In Proceedings of the European Conference on Object-Oriented Programming (ECOOP'97). LectureNotesInComputerScience 1241, Springer-Verlag, June 1997.


Summary

-- MartijnSchrage

Even though the object-oriented programming (OOP) model provides a good fit for many real domain problems, some problems cannot be captured effectively with either OOP or procedural approaches. System design normally takes place by breaking up the system in increasingly smaller units, until the behaviour of these units can be captured by actual abstractions, or generalized procedures, in a programming language. The abstractions are then combined again to form the system. However, some kinds of behaviour do not follow this functional decomposition of the system and are therefore difficult to implement elegantly using the normal design process.

An example of this can be found in an image processing system that consists of a number of filters. Primitive filters are implemented as loops over the input images, and higher-level filters are implemented by combining primitive filters. This leads to a transparent and easy to maintain implementation, but repeated calls to primitive filters can cause many intermediate images to be created that only exist briefly before they are fed into other filters. Optimizing the code for this problem requires fusing loops together and results in tangled code that is difficult to read and to maintain. The problem is that the condition on which loops can be fused is based on the data flow graph, instead of on the functional decomposition graph, and that these two graphs compose differently. The loop fusion property, which is an aspect, is said to cross cut the functional decomposition of the system.

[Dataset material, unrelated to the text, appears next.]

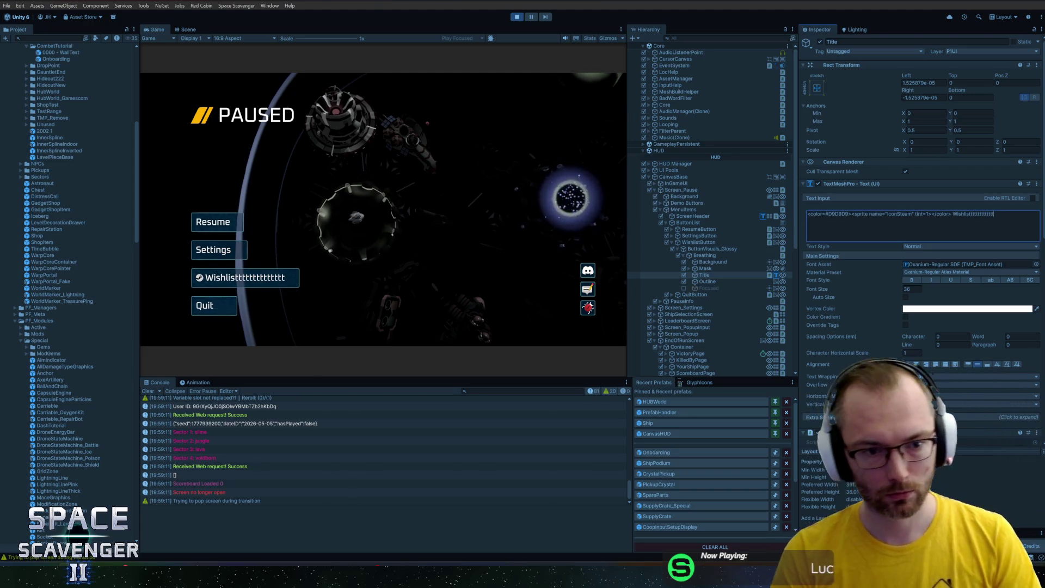
key(BackSpace)
key(BackSpace)
key(BackSpace)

Properties may be split into two categories: aspects and components. Components are properties that can be cleanly encapsulated by a generalized procedure, whereas aspects cannot be cleanly encapsulated. Examples of aspects are failure handling, performance, and memory access patterns. Aspect-oriented programming (AOP) allows separate specification of the components as well as of the aspects of the program and combines these specifications automatically in a process called aspect weaving. Important to the aspect weaving is the concept of join points, which are the parts of the semantics of the component programs that the aspect programs coordinate with. In the image processing example, the join points are the data flows of the filter components.

The implementation of a system involves programming the components in a component language and writing one or more aspect programs in one or more aspect languages. Furthermore, the aspect weaver for the specific combination of component and aspect languages has to be written, but it might be reused for other applications using the same combination of languages.

Using the aspect-oriented approach, the image filters of the example are written in a special component language that makes the loop structure of each filter explicit. An aspect program can examine the structure of the data flow graphs of the filters and reduce them by fusing loops together. The resulting program can then be compiled to an actual implementation. All these steps take place in the aspect weaver.

The systems that have been re-implemented using AOP tended to be smaller than their OOP counterparts, and perform about equally well. However, no large experimental studies have been performed yet. An important area of research is an assessment of the actual benefits of AOP. As a starting point, current systems can be examined for presence of AOP elements in their design. Other research areas include the development of a collection of aspect and component languages for different applications, the development of theoretical support and training methods for AOP, and the integration of AOP with current approaches. The field of aspect-oriented programming is related to reflection and metaobject protocols, program transformation, and subjective programming.